Dose titration in the published literature. Tirzepatide is titrated upward every 4 weeks to manage GI adverse effects. The approved titration schedule starts at 2.5 mg weekly for 4 weeks (not a therapeutic dose — this is the tolerability-building step), then steps to 5, 7.5, 10, 12.5, and 15 mg at 4-week intervals as tolerated. Most research protocols mirror this schedule. Dose-response plateaus above 10 mg in some subgroup analyses, and the 12.5 mg dose is often where practical research protocols settle. The titration is not optional in a research context — skipping steps produces GI symptoms severe enough to compromise subject retention.

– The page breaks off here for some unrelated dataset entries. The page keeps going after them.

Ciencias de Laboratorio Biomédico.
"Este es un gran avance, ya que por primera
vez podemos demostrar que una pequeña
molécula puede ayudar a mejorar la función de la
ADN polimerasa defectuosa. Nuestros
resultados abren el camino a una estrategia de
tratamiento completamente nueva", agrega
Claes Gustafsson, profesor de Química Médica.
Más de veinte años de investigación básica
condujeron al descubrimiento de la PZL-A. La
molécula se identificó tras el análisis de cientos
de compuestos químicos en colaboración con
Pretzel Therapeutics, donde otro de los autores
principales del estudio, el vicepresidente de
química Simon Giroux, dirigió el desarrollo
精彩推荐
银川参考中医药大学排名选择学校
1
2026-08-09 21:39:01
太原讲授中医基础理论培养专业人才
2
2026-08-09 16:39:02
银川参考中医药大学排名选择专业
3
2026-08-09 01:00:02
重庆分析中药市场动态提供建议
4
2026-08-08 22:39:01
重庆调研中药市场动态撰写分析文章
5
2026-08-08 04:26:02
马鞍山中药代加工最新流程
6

Storage, stability, and handling. Tirzepatide in a prefilled pen is stable at 2–8 °C through the labeled expiry date. Once in use (first injection), the pen is typically stable at 2–8 °C for up to 21 days (Lilly's Mounjaro labeling) or longer in research-grade pen formats depending on the stability testing of the specific product. Do not freeze — freeze-thaw cycles degrade the peptide and are grounds for discarding the unit. Protect from light. The pen cartridge is sealed against contamination, which is a meaningful advantage over lyophilized powder + bacteriostatic water workflows common in older peptide research.

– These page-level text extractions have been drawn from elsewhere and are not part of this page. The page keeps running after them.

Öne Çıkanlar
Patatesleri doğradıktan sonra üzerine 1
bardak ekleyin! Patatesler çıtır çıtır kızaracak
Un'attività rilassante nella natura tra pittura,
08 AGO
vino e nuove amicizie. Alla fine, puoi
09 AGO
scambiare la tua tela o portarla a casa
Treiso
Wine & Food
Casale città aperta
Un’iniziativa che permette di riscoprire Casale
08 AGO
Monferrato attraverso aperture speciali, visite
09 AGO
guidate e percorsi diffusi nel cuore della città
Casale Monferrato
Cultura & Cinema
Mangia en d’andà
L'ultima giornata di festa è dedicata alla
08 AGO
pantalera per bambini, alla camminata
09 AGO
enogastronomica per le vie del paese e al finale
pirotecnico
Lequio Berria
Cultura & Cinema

What the COA should say. A batch-specific Certificate of Analysis for tirzepatide should include (1) identity confirmation by HPLC-MS against the theoretical mass (~4813.5 Da), (2) purity by reverse-phase HPLC-UV at 214 nm with the main peak integrated and reported as area percent (specification typically ≥ 98.0%, with GMP-grade material releasing at 99.0%+), (3) residual solvent profile per ICH Q3C — acetonitrile, DMF, and TFA are the relevant solvents from the synthesis route, and (4) endotoxin by LAL in EU/mg. For tirzepatide specifically, the C20 fatty diacid modification at Lys20 is a common failure mode in synthesis (incomplete acylation), so the purity chromatogram should be examined for shoulder peaks that could indicate unmodified or partially-modified tirzepatide variants.

When to reach for tirzepatide vs semaglutide vs retatrutide (research framing). In research design, the choice between the three compounds is fundamentally about which receptor arms are being studied. For researchers isolating GLP-1R effects specifically, semaglutide is the cleaner tool because it is the mono-agonist. For researchers studying the additive value of GIPR co-activation, tirzepatide is the essential comparator against semaglutide. For researchers interested in the triple-agonism question (whether adding GCGR adds or subtracts from the GLP-1/GIP stack), retatrutide is the direct experimental tool. Vivaprime stocks all three to support this kind of comparative research protocol.

Research-use only. Vivaprime supplies tirzepatide as research reference material for qualified researchers engaged in in-vitro laboratory work. Although tirzepatide has FDA approval as a therapeutic (Mounjaro for T2D, Zepbound for obesity) through Eli Lilly, the material supplied here is not the FDA-approved pharmaceutical product and is not supplied with the pharmaceutical-grade release documentation required for clinical or patient-facing use. Nothing on this page, including the referenced clinical trial data, constitutes a therapeutic, diagnostic, or consumption recommendation. Purchasers affirm the research-use agreement at checkout.